Lynn Estomin A videographer, photographer and computer artist who has been producing art that speaks to social issues for over twenty years. Her award-winning video documentaries have been exhibited at film festivals internationally and broadcast nationally on PBS. Her still photography and digital images have been exhibited nationally in a dozen solo exhibitions and over 50 group exhibitions. Her work is part of numerous public and private collections. Estomin has received grants and fellowships from the Ohio Arts Council, Pennsylvania Council on the Arts, Art Matters Inc., Cincinnati Commission on the Arts, Kodak Corporation, Ilford Corporation, Sony Corporation, SIGGRAPH, the Luce Foundation and Women's Film Project. Lynn Estomin is an Associate Professor and chair of the Art Department at Lycoming College in PA, where she teaches photography, and digital art.
Chris Garcia's Statement of Participation:

In 2005, I began a series of sculptures, collages, and pottery based on the written works of other people. The ongoing project has led to pieces based on such diverse texts as The Kalevala, The Book of Mormon, R. Brautigan’s In Watermelon Sugar, and James Branch Cabell’s Jurgen. All of these pieces took on a playful, strange and whimsical character and were a lot of fun to create.

When I was approached for this project, I thought it was “right up my alley”. After all, I had spent the last two years working as a 3-D illustrator to other people’s text. What I had not counted on, however, was the difficulty I would have matching my style and ideas to Mursalata Muhammad’s Haiku poetry. My “whimsical” approach obviously would not fly, so I could get rid of that, but how about my artistic style? I tend to render figures that are primitive and grotesque. Could this work do visual justice to such a deadly serious and sad subject?

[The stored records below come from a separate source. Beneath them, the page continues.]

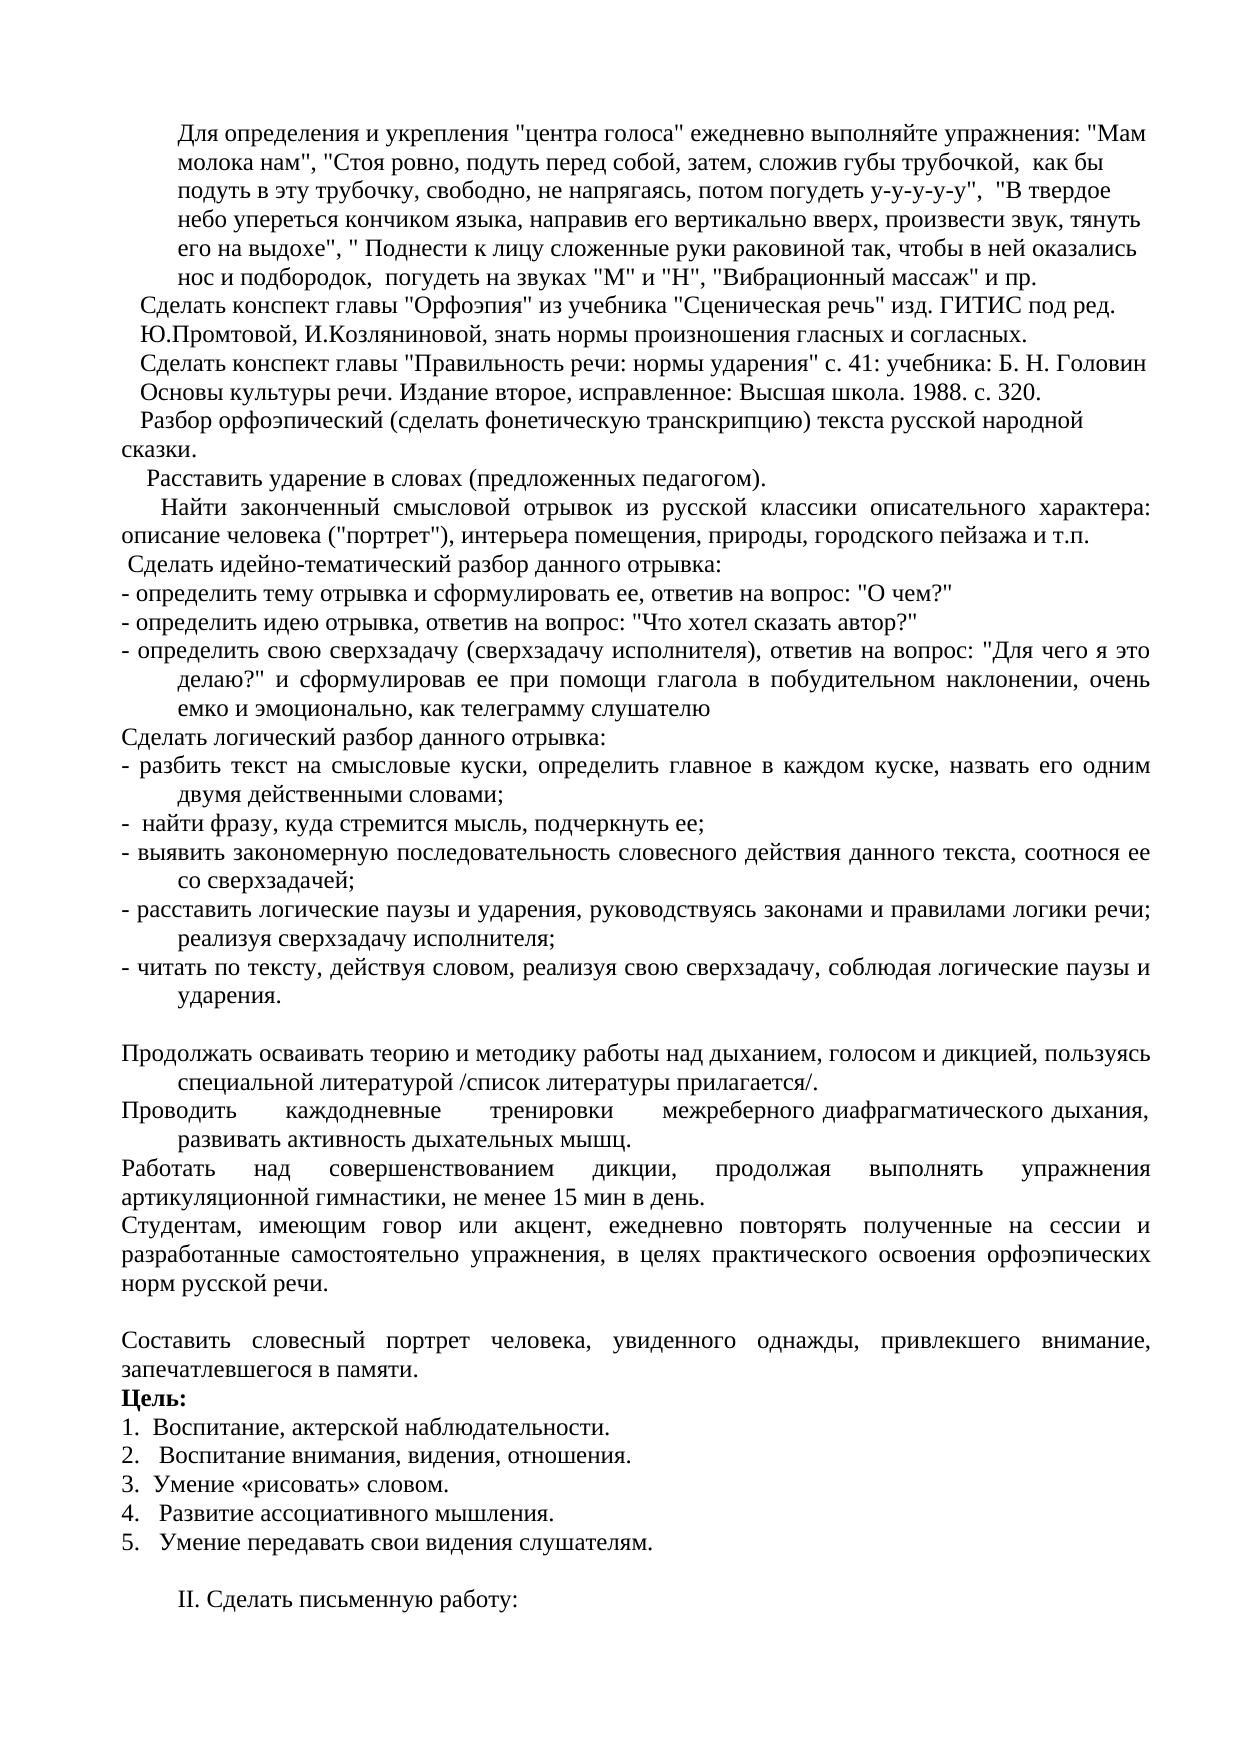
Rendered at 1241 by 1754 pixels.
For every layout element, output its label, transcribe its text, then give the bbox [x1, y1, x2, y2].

text Для определения и укрепления "центра голоса" ежедневно выполняйте упражнения: "Мам молока нам", "Стоя ровно, подуть перед собой, затем, сложив губы трубочкой, как бы подуть в эту трубочку, свободно, не напрягаясь, потом погудеть у-у-у-у-у", "В твердое небо упереться кончиком языка, направив его вертикально вверх, произвести звук, тянуть его на выдохе", " Поднести к лицу сложенные руки раковиной так, чтобы в ней оказались нос и подбородок, погудеть на звуках "М" и "Н", "Вибрационный массаж" и пр. [177, 118, 1152, 291]
text Сделать логический разбор данного отрывка: [121, 722, 1152, 751]
text 1. Воспитание, актерской наблюдательности. [121, 1412, 1152, 1441]
text 4. Развитие ассоциативного мышления. [121, 1498, 1152, 1527]
text Цель: [121, 1383, 1152, 1412]
text - определить тему отрывка и сформулировать ее, ответив на вопрос: "О чем?" [121, 578, 1152, 607]
text Продолжать осваивать теорию и методику работы над дыханием, голосом и дикцией, пользуясь специальной литературой /список литературы прилагается/. [121, 1038, 1152, 1096]
text Расставить ударение в словах (предложенных педагогом). [121, 463, 1152, 492]
text 3. Умение «рисовать» словом. [121, 1469, 1152, 1498]
text 5. Умение передавать свои видения слушателям. [121, 1527, 1152, 1556]
text - разбить текст на смысловые куски, определить главное в каждом куске, назвать его одним двумя действенными словами; [121, 751, 1152, 808]
text II. Сделать письменную работу: [177, 1584, 1152, 1613]
text - выявить закономерную последовательность словесного действия данного текста, соотнося ее со сверхзадачей; [121, 837, 1152, 894]
text Сделать конспект главы "Правильность речи: нормы ударения" с. 41: учебника: Б. Н. Головин Основы культуры речи. Издание второе, исправленное: Высшая школа. 1988. с. 320. [140, 348, 1152, 406]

After several failed attempts, I came up with the conclusion that honesty, in art as in life, is always the best policy. From there, I re-read the Haikus and picked out the one that grabbed me personally, not visually. From there, I thought through my choice and decided that my reaction was not only led by my anger at injustice and cruelty, but also my own fears and phobias. What was it like to lie cramped in the dark, sailing to an unknown and dreaded end, shoulder to shoulder with the sick, dying and frightened? You could call out for solace, but you don’t speak the language of your fellow captives. The experience was, and is, the thing of nightmares and something I personally could never have endured. With this in mind, I molded a sculpture in reaction to Muhammad’s Haiku.

I am a mixed media artist. My studio and residence are in New Jersey.
I received my MFA from New Jersey City University. My work revolves around social issues. I am a pacifist. I believe in world harmony. I believe in justice.
This project is important, the stain on our nation’s history needs to be seen, acknowledged, and wept over.
Wrong was wrong, wrong is wrong. Enslaving another human being was wrong. Enslaving another human being is wrong. It is wrong today and it was wrong yesterday. The notion of relativism as an excuse for our forefathers and foremothers is not appropriate.
This is a moment for reflection.
My work for this project asks one to consider the pain, to consider the loss.